A Solution to What Shouldn’t be a Problem? IRS Provides Some 403(b) Universal Availability Relief
Over eight years ago, in a PLANSPONSOR Ask the Experts column, I suggested to plan sponsors that all employees be permitted to make elective deferrals to a 403(b) plan (a concept the IRS calls “Universal Availability”), despite the fact that certain employees could be prohibited from making these deferrals under the 403(b) regulations.
Why did I suggest this? Because the provisions that allow certain employees to be excluded from the right to make elective deferrals are difficult, if not impossible, to administer, particularly with respect to part-time employees. And, of course, since only elective deferrals are involved (and not employer contributions), the cost of permitting these employees to make elective deferrals is minimal.
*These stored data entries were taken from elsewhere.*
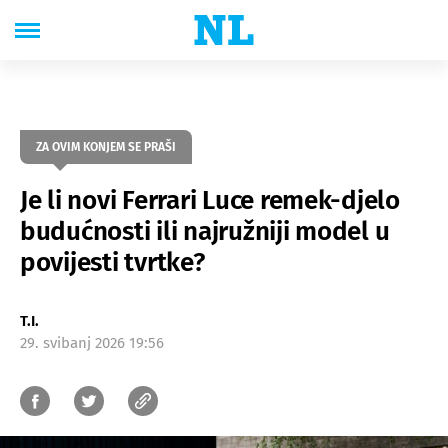
ZA OVIM KONJEM SE PRAŠI
Je li novi Ferrari Luce remek-djelo
budućnosti ili najružniji model u
povijesti tvrtke?
T.I.
29. svibanj 2026 19:56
Apparently some plan sponsors found out the hard way that excluding certain part-time employees was a bad idea, as the IRS recently issued Notice 2018-95 to provide relief for what commenters termed “many” employers that made mistakes in this area. Specifically, plan sponsors ignored what is known as the “Once in Always In” (OIAI) provision, which states that once a part-time employee satisfies the hours-worked requirement to make elective deferrals, he or she must be eligible to make elective deferrals in future years EVEN IF he or she fails to satisfy the hours-worked requirement in future years.
The Notice provides some temporary relief from this OIAI requirement until 12/31/19 for most plans (a slightly shorter relief period applies to plans that use employment anniversary years to determine eligibility). But once 2020 rolls around, we will be back to business as usual regarding the rules.
And what are the rules? Okay, try not to fall asleep reading the following, which is taken directly from the Notice:
“First-year, preceding-year, and OIAI exclusion conditions. Section 1.403(b)- 5(b)(4)(iii)(B) provides the following rules regarding the part-time exclusion: [A]n employee normally works fewer than 20 hours per week if and only if— (1) For the 12-month period beginning on the date the employee's employment commenced, the employer reasonably expects the employee to work fewer than 1,000 hours of service (as defined in section 410(a)(3)(C)) in such period; and (2) For each plan year ending after the close of the 12-month period beginning on the date the employee's employment commenced (or, if the plan so provides, each subsequent 12-month period), the employee worked fewer than 1,000 hours of service in the preceding 12-month period.
Thus, the provision imposes three separate conditions for an employee to be excluded from making elective deferrals under the part-time exclusion: (1) a “first-year” exclusion condition, (2) a “preceding-year” exclusion condition, and (3) the OIAI exclusion condition. Under the first-year exclusion condition, in order to exclude the employee from making elective deferrals, the employer must reasonably expect the employee to work fewer than 1,000 hours during the employee’s first year of employment. Under the preceding-year exclusion condition, in order to exclude the employee from making elective deferrals in an exclusion year ending after the first year of employment, the employee must have actually worked fewer than 1,000 hours in the preceding 12-month period. Under the OIAI exclusion condition, the employee may be excluded under the part-time exclusion if and only if, in the employee’s first year of employment, the employee meets the first-year exclusion condition, and, in each exclusion year ending after the first year of employment, the employee has met the preceding-year exclusion condition. The effect of the OIAI exclusion condition is that once an employee does not meet the part-time exclusion conditions, whether in the initial year of employment or for any exclusion year, the employee may no longer be excluded from making elective deferrals under the part-time exclusion.”
Did you understand all that? If not, here are the cliff notes: the rules for excluding employees is a complicated three-part test that requires extensive counting of individual employee hours worked. I challenge any plan sponsor to administer it error-free.
Sometimes plan sponsors just make it hard on themselves by electing to administer impossible retirement plan provisions that provide minimal cost savings. This is one of those provisions. “Many” plan sponsors apparently felt otherwise, which is why the IRS had to create a temporary solution to a problem that should not have existed in the first place.
Unless there is a prohibitive administrative cost or another strong business case against it, allowing all employees the ability to make elective deferrals to a 403(b) is best practice for plan sponsors.
Note: This feature is to provide general information only, does not constitute legal advice, and cannot be used or substituted for legal or tax advice.